Dataset records:
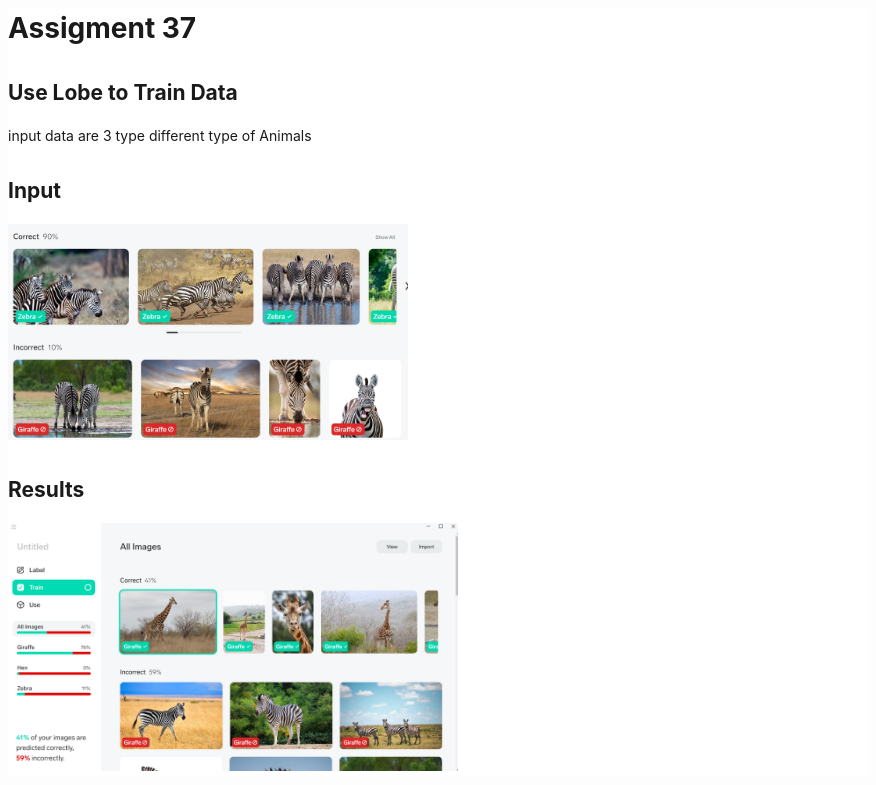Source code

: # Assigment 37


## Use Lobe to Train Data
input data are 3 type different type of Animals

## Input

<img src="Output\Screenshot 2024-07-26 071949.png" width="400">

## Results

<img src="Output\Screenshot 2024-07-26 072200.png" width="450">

==

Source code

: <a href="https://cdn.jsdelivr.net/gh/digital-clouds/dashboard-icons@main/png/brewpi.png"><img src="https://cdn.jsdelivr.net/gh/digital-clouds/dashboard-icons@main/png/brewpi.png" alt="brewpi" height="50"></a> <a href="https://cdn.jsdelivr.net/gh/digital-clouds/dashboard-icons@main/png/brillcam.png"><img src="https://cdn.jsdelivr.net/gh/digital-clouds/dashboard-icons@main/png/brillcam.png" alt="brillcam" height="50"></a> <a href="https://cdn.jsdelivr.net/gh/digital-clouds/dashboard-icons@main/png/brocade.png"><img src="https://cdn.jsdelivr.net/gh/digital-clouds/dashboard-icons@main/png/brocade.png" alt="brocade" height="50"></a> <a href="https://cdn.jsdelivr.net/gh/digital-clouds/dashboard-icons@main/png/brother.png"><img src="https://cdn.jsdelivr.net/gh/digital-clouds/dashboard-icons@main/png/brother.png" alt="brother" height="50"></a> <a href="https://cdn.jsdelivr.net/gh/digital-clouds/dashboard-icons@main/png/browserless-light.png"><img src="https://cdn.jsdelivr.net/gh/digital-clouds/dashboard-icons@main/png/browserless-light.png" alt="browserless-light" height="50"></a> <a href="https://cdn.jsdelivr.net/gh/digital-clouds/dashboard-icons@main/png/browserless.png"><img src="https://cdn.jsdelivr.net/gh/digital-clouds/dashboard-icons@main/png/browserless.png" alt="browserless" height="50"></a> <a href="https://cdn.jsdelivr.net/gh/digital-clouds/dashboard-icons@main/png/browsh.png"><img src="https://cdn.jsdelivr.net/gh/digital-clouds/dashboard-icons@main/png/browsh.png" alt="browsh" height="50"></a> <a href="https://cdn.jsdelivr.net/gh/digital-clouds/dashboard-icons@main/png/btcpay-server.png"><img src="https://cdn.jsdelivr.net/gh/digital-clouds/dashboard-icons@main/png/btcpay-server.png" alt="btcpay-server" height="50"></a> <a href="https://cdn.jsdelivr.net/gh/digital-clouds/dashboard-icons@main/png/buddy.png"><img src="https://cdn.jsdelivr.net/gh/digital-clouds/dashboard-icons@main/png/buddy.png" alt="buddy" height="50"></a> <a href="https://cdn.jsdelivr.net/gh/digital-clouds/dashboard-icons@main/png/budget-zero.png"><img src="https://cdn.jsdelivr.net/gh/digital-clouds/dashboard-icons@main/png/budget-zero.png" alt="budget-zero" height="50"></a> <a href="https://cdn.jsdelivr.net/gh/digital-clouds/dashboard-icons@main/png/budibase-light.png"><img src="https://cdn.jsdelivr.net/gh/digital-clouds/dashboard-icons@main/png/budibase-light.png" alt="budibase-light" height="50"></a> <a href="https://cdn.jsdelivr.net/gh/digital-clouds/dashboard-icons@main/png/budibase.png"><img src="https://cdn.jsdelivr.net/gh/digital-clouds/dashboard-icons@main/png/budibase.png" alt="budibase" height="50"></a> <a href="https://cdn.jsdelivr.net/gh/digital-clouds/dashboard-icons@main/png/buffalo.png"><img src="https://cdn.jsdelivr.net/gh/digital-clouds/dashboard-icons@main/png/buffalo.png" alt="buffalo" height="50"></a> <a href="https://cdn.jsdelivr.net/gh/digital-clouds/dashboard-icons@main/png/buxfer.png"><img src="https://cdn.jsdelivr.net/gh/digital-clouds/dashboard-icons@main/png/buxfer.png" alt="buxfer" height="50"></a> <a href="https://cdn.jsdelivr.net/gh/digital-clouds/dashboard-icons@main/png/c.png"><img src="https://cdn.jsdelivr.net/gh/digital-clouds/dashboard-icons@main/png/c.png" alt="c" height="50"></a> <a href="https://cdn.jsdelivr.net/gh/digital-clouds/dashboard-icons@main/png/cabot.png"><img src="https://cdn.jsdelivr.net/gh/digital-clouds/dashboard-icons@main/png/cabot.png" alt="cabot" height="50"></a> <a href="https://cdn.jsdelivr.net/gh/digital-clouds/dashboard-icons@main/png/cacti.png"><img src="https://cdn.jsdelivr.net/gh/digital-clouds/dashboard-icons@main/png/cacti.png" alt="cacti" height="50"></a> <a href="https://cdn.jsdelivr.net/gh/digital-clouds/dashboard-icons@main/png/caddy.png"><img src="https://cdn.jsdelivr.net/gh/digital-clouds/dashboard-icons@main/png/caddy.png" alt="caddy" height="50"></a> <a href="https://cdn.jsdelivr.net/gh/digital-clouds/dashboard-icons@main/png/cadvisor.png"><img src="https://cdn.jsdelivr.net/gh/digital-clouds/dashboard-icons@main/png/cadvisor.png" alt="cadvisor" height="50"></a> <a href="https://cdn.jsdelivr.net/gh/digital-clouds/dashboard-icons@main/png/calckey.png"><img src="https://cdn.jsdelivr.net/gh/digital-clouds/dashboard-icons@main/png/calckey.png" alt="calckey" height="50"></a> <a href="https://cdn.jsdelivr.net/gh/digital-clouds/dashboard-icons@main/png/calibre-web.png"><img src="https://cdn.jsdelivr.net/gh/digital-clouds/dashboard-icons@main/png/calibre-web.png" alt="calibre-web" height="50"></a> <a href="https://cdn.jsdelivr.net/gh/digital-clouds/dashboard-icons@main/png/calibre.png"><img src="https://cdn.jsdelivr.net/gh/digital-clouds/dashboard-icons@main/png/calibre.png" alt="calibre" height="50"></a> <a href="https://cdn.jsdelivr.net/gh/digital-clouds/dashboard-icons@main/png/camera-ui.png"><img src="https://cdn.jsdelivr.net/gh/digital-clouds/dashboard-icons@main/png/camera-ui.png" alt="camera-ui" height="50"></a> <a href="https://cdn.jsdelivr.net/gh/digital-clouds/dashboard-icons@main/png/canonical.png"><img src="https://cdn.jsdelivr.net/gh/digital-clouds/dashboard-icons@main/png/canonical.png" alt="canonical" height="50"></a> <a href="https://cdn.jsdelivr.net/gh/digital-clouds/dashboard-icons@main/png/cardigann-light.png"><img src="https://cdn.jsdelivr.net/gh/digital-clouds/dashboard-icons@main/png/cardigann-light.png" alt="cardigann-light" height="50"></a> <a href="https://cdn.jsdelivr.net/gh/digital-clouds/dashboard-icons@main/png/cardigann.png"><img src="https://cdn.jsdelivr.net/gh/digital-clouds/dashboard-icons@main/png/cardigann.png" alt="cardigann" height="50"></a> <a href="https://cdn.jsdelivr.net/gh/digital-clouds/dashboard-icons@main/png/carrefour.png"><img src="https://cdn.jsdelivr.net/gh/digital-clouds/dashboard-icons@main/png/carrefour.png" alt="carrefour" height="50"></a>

---

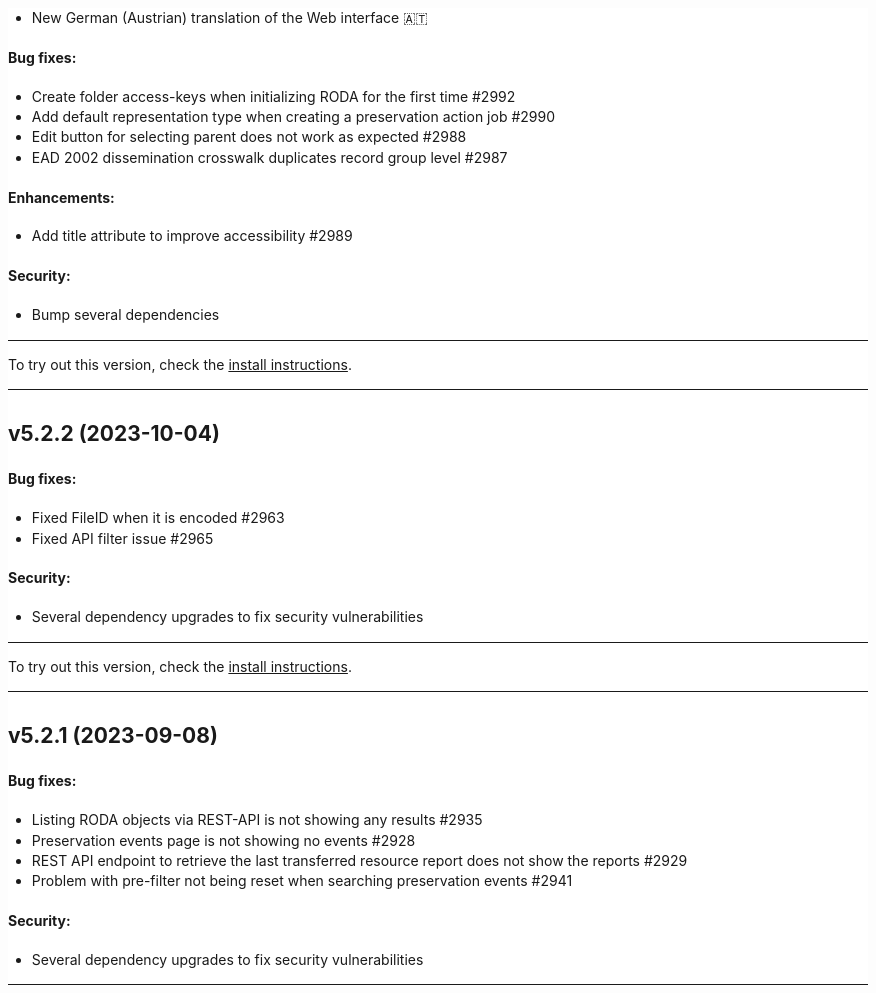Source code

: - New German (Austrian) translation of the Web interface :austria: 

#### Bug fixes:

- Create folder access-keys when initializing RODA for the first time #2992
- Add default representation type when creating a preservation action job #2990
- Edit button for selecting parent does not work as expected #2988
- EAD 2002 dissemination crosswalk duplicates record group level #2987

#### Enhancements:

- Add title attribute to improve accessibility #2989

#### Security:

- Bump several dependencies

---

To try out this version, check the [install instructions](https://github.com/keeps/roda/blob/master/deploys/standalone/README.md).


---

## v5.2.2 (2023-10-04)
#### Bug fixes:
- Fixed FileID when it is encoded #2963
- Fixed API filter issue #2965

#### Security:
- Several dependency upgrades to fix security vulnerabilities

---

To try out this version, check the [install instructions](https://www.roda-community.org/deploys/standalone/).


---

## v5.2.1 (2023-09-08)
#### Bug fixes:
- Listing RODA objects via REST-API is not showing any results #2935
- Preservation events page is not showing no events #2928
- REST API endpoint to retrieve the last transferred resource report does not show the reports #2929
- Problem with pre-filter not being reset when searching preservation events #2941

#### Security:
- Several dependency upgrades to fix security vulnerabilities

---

Problem description:
Pick out every line in the entries above that contains the word "showing", and copy each such line.

Answer:
- Listing RODA objects via REST-API is not showing any results #2935
- Preservation events page is not showing no events #2928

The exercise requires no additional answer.